Initial filter install

Initial filter install

This past Saturday, with help from my brother-in-law, Rob, and my father-in-law, Mike, we got the water filter re-configured with the valves vertical rather than inline with the filter. We also got the venting installed for the water heater and the water heater connected to the filter. Sunday, with Dean’s help, we connected the panel to the existing water supply and plumbing, replacing the incoming water line, the spigot and starting the new runs up to the second floor. After checking all the solder joints for leaks and adding more nylon tape the pre- and post-filter housings, we turned on the water heater. I took a shower in hot, clean water and we drank several glasses of the best tasting tap water I’ve ever had.

Revised filter plumbing

Revised filter plumbing

Like all projects, it wasn’t without its share of frustrations. Just for the plumbing install (not counting the panel build) there were nine trips to the hardware store. In the future I’m going to stock up on ¾” 45° elbows since they seemed to be in perpetual short supply. Drilling through the wall to install the vents was a challenge. I had expected the plumber to bring his hole saw, but when he forgot it I wound up buying bits and even a new drill, since my rotary hammer is SDS-plus and the local stores don’t sell hole bits or a chuck for it.

New water heater

New water heater

As is often the case, I’m grateful to the friends and family that made the project possible.
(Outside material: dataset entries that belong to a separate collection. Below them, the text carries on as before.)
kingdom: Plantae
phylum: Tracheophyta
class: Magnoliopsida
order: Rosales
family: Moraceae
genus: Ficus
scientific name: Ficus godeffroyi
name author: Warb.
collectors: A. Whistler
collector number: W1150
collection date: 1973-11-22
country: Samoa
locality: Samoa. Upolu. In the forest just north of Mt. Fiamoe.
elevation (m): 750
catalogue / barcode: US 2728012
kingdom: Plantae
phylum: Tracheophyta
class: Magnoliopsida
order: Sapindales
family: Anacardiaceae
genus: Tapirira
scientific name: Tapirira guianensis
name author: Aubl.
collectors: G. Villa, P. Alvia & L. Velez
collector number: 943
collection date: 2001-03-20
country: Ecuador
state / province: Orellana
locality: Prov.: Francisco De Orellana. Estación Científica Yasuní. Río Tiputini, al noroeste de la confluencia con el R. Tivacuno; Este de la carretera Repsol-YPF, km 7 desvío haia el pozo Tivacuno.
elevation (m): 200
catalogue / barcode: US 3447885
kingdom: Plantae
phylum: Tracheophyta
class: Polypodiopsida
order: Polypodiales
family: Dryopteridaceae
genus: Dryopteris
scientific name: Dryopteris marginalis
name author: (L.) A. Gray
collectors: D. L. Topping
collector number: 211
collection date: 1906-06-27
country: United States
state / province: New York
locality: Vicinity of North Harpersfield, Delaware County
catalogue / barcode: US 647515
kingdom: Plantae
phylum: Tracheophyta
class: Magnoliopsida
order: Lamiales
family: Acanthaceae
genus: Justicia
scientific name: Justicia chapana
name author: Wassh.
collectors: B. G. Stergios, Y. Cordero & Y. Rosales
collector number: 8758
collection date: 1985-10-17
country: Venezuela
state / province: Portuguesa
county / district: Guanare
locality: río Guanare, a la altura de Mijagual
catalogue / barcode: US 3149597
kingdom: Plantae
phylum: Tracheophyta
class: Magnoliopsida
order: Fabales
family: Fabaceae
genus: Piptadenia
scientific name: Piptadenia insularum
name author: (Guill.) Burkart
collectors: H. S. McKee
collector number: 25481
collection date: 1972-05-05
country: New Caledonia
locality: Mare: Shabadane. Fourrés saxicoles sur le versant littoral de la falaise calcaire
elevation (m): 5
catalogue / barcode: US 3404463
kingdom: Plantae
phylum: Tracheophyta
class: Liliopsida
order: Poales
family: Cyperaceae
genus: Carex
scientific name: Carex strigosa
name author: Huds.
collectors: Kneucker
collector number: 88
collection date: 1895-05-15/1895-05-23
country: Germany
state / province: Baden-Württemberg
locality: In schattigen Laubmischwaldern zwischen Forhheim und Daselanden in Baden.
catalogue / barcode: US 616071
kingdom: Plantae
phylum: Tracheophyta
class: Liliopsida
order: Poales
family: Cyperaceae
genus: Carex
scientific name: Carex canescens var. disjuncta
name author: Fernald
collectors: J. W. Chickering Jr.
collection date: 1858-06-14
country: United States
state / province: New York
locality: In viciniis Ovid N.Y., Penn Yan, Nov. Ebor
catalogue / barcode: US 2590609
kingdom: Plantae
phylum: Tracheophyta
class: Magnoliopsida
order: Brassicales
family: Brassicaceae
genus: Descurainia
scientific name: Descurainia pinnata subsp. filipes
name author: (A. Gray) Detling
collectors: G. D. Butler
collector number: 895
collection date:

A big thanks to Mike, Rob, and Dean for all their help! With the new water heater installed I can finally get the old one out of the way and put in the second panel section. That will make way for the boiler installation so we can have heat this winter.

Window Installation Planning

A couple months ago we ordered our new windows for the first floor. Since then I’ve been mulling over how we’ll install them. One of the challenges of our house remodel is the order we chose to do it. Rather than do it the “right” way, we complicated things in two ways. First, we’re living in the house while we’re rehabbing, which complicates things like our plumbing and HVAC. Second, we’re doing the inside first, the outside second, and the basement last, which complicates things like our mechanical room in the basement and the windows.

Window removed

Existing window framing

When our house was built, they put up the stud walls, put on the sheathing, then came back and cut holes in the wall and put windows into them. This is a strange way to go about things. It means that there is no structural support that carries the load around the windows. In order to put in new windows we have to re-build the opening with proper modern framing. That means a header, king studs, jack studs, the whole works.

Window framing (new framing in white)

Window framing (new framing in white)

In addition, we’re planning to put two inches of rigid foam insulation on the outside of the house, which means we’re building out plywood window boxes to align with that future edge. In order to install the window properly and make it weather-tight, we need to flash it properly by adding a sill pan and taping it to the foam (that isn’t there yet) then installing the window and taping that to the foam. In short, there needs to be foam.

This means in addition to removing and re-framing the window opening, we need to remove six inches to a foot of siding around the windows, add house wrap and two inches of foam, then install the sill pan and window and flash it all properly. In a few years when we re-side the outside, we’ll tape the house wrap and foam around the windows to the rest as we go.

Rigid insulation around window opening

Rigid insulation and house wrap around window opening (existing siding not shown)

We’ll be picking up the windows this Saturday, along with some of the materials we need. We’ll probably be sitting on them for a little bit while we work on the mechanical room, but we do want to get them in while the weather is still nice.